+++ EXTRACTED TEXT +++

The definitive answer to the timing of surgery of the primary tumor will likely come from an ongoing, multicenter clinical trial conducted by National Surgical Adjuvant Breast and Bowel Project (NSABP). Researchers are comparing upfront surgery for the primary tumor versus none in patients who have synchronous asymptomatic metastases.
Reference: Poultsides GA, et al. Outcome of primary tumor in patients with synchronous stage IV colorectal cancer receiving combination chemotherapy without surgery as initial treatment. J Clin Oncol 2009; 27 (15S): Abstract CRA4030.

+++ MATERIAL PROVIDED +++

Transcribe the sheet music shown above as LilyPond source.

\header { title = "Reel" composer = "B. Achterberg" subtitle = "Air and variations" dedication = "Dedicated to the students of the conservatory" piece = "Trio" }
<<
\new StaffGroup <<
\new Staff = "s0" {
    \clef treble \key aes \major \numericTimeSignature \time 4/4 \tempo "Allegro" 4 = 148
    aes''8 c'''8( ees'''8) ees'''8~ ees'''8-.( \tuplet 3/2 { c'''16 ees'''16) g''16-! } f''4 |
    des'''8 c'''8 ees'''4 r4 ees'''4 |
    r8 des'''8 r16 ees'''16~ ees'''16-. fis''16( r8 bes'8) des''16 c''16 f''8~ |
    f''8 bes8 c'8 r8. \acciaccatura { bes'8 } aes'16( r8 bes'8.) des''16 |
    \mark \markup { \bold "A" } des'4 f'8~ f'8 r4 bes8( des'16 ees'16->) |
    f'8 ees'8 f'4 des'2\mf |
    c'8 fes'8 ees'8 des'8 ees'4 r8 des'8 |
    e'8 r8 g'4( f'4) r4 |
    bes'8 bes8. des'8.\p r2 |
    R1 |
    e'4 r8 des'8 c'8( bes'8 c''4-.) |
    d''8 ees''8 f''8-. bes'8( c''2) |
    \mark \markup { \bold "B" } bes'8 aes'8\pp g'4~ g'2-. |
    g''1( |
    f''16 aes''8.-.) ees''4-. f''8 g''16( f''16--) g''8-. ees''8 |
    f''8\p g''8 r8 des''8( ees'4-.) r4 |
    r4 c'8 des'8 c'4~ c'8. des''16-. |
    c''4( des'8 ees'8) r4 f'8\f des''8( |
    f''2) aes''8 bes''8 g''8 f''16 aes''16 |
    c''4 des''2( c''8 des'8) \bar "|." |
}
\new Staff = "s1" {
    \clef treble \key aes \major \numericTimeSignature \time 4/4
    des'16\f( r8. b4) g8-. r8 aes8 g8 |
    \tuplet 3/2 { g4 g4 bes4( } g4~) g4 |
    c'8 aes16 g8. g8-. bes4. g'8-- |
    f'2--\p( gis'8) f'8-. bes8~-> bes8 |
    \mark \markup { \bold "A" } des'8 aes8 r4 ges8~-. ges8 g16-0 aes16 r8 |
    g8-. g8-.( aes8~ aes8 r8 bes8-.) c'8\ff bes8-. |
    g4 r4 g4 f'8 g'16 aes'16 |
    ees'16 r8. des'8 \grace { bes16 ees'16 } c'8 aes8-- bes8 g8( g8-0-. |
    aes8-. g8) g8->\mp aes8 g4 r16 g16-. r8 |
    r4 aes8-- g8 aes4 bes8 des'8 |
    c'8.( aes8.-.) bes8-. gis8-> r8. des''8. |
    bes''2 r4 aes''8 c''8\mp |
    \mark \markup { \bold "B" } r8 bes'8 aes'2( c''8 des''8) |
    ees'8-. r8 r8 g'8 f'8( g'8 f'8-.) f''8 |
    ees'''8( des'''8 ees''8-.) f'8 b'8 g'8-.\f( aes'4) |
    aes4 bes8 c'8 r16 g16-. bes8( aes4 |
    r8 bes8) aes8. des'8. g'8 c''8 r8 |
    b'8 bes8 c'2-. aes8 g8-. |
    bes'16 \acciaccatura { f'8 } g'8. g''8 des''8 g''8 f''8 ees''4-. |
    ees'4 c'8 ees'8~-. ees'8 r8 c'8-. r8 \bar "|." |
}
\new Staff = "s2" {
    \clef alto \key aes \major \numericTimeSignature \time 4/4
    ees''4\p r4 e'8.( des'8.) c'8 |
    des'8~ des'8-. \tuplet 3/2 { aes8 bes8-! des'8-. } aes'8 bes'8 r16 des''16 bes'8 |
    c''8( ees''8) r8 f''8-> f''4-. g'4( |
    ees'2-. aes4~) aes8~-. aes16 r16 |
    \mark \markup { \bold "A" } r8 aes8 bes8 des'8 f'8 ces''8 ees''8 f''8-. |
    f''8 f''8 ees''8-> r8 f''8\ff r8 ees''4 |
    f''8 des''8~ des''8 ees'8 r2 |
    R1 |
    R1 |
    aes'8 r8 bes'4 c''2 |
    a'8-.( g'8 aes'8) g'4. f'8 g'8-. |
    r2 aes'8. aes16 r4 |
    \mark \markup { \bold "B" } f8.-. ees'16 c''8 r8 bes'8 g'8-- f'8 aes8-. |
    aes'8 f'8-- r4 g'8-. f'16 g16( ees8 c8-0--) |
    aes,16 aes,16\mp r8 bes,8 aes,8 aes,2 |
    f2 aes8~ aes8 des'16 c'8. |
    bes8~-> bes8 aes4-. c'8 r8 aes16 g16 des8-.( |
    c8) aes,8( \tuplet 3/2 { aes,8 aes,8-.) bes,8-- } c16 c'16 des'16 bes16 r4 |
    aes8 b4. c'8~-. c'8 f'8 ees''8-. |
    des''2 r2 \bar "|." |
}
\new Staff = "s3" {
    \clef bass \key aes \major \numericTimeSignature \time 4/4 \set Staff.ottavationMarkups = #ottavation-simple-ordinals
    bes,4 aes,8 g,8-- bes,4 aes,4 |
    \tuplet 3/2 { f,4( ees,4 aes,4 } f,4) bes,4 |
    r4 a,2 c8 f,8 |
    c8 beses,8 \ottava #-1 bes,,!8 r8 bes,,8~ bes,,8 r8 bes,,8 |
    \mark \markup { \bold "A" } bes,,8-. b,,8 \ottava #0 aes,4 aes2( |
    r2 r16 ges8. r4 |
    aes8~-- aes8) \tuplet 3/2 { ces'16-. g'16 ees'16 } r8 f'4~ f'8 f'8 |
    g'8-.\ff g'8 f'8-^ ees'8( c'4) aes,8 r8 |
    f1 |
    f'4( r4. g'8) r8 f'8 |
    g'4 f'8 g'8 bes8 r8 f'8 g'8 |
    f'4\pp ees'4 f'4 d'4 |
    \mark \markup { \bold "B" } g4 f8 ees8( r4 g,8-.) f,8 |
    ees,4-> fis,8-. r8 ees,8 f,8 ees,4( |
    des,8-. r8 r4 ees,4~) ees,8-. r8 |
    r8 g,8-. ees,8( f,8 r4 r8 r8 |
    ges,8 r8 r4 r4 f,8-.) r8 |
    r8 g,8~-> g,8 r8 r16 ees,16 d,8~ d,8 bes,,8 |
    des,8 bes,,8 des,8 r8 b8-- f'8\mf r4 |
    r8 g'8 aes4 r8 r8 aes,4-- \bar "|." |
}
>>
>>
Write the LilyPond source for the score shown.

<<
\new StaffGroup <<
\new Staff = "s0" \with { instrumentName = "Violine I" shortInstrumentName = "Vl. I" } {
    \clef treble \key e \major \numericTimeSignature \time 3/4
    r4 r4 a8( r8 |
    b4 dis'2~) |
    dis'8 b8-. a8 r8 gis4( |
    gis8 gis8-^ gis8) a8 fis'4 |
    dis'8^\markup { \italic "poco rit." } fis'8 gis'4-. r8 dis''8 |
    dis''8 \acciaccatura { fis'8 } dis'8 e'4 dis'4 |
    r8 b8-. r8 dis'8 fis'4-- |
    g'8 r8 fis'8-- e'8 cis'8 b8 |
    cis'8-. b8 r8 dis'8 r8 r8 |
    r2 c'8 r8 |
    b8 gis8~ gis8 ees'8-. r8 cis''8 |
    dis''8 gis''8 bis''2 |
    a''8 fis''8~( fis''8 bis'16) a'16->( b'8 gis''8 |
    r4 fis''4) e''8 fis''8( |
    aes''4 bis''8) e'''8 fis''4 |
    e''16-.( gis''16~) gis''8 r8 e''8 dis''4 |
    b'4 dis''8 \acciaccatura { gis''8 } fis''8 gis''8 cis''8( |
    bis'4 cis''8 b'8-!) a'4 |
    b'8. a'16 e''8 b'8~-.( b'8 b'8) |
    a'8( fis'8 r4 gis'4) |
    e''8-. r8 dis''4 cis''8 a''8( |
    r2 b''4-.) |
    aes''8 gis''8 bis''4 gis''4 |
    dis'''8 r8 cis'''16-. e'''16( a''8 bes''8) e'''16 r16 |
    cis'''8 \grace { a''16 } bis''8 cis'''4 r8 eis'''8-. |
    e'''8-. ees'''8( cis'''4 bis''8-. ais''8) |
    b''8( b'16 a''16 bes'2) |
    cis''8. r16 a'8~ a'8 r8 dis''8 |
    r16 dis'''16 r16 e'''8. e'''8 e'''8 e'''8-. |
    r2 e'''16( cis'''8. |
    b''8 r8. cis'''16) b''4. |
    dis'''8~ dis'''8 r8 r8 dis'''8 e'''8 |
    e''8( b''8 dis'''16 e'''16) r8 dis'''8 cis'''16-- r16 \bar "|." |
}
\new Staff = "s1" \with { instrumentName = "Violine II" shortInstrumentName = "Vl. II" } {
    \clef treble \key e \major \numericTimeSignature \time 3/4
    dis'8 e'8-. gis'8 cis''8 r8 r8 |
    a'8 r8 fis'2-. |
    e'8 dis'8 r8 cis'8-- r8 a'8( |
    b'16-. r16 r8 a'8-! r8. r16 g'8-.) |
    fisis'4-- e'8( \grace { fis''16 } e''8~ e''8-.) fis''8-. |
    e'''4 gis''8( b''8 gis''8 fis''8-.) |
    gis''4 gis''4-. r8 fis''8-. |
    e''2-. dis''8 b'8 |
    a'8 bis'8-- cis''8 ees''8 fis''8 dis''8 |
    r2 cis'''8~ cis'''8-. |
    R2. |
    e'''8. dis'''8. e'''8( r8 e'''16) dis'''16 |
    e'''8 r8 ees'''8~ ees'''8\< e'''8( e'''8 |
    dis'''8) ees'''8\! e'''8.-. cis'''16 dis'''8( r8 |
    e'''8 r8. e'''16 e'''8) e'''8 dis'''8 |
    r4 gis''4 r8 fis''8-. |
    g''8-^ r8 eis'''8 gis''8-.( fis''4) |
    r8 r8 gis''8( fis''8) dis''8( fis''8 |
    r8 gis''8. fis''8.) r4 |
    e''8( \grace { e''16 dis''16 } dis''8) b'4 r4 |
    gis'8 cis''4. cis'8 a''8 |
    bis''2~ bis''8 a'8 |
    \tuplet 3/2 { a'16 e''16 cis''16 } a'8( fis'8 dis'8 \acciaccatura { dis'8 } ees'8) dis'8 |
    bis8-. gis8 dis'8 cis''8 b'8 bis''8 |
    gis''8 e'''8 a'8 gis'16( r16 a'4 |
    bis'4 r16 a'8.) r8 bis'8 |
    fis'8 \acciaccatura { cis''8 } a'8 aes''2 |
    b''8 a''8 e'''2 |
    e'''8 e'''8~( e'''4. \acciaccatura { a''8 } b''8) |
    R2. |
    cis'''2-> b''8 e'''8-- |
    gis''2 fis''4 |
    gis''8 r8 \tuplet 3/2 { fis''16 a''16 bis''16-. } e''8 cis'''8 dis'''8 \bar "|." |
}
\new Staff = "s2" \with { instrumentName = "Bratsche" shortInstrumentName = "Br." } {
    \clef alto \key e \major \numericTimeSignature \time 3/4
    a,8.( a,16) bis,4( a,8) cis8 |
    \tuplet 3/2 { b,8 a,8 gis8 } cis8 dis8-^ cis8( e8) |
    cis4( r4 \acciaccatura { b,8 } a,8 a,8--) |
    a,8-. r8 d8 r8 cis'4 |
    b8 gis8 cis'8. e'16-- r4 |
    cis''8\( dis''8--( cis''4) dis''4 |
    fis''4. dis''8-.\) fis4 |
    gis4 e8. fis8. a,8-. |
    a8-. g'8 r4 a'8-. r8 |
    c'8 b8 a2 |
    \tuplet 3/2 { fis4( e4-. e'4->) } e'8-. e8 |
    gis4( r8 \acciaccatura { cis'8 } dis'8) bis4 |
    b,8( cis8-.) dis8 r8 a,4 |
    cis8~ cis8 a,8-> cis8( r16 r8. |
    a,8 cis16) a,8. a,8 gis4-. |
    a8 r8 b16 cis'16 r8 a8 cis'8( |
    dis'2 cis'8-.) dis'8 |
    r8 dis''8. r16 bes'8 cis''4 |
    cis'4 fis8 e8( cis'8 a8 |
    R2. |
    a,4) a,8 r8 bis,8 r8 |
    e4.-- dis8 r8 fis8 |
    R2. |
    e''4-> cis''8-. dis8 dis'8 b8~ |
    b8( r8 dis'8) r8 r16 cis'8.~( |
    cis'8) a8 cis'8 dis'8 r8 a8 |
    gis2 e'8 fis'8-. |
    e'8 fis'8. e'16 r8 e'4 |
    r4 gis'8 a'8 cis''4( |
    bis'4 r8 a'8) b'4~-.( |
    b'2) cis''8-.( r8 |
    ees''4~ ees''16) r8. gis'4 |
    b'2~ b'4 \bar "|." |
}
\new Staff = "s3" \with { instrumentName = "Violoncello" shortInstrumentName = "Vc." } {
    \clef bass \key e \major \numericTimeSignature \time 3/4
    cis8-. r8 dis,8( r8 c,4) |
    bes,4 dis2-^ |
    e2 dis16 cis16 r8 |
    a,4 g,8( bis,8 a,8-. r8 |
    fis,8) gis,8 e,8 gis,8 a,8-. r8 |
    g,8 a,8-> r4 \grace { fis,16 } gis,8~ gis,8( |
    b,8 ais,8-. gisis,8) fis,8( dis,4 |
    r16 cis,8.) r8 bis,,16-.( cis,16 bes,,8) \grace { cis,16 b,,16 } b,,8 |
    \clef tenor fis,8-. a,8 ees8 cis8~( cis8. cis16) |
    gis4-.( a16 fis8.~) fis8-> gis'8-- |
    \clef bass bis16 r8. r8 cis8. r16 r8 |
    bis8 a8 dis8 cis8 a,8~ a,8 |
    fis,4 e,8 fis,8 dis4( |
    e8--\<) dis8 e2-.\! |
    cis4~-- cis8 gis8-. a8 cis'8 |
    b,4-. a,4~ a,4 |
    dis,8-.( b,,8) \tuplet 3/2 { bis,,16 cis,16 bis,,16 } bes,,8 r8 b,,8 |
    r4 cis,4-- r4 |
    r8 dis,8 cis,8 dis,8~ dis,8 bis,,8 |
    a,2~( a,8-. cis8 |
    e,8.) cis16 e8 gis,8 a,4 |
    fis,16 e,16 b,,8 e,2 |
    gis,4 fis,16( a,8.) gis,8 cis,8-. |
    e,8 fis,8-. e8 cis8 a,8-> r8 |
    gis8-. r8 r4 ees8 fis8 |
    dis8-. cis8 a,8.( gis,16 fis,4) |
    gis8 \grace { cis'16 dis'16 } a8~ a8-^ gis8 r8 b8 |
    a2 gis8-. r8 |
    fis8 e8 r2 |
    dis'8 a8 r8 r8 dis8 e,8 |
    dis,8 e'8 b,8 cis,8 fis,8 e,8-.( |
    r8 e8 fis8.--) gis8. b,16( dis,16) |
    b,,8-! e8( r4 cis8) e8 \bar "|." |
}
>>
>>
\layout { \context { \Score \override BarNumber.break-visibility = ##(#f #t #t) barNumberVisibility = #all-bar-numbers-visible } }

+++

# TASK LIST
A) Please translate this sentence from the colorectal cancer passage into Spanish: "Researchers are comparing upfront surgery for the primary tumor versus none in patients who have synchronous asymptomatic metastases."
B) In the reference at the end of the colorectal cancer passage, list each publication detail that follows the article title.
C) Carry the colorectal cancer passage on from its last line.
The items are separate material, apart from the colorectal cancer passage.

# TASK RESPONSES
A) Los investigadores están comparando la cirugía inicial del tumor primario frente a ninguna en pacientes que tienen metástasis sincrónicas asintomáticas.

B)
- J Clin Oncol
- 2009
- Volume 27
- Issue 15S
- Abstract CRA4030

C)
Ginger for Chemotherapy-related Nausea in Cancer Patients
Julie Ryan, PhD, MPH, presented results of a randomized, double-blind, placebo-controlled clinical trial of 644 cancer patients: Ginger for chemotherapy-related nausea in cancer patients. Patients who got ginger(Zingiber Officinale) in capsules twice a day for three days before chemo and three days after reported significantly less nausea that those who were treated with placebo. All patients in the study also received standard anti-nausea therapy on the day of chemo. Despite the widespread use of antiemetics, post-chemotherapy nausea and vomiting continue to be reported by up to 70% of patients receiving chemotherapy. The goal of this trial was to determine if ginger was more effective than placebo in controlling chemotherapy-related nausea in participants given a 5-HT3 receptor antagonist antiemetic. A total of 644 patients were accrued. All doses of ginger significantly reduced nausea and the authors concluded that ginger supplementation at daily dose of 0.5g-1.0g significantly aids in reduction of nausea during the first day of chemotherapy.
Reference: Ryan et al. Ginger for chemotherapy-related nausea in cancer patients: A URCC CCOP randomized, double-blind, placebo-controlled clinical trial of 644 cancer patients. J Clin Oncol 27:15s, 2009 (suppl; abstr 9511).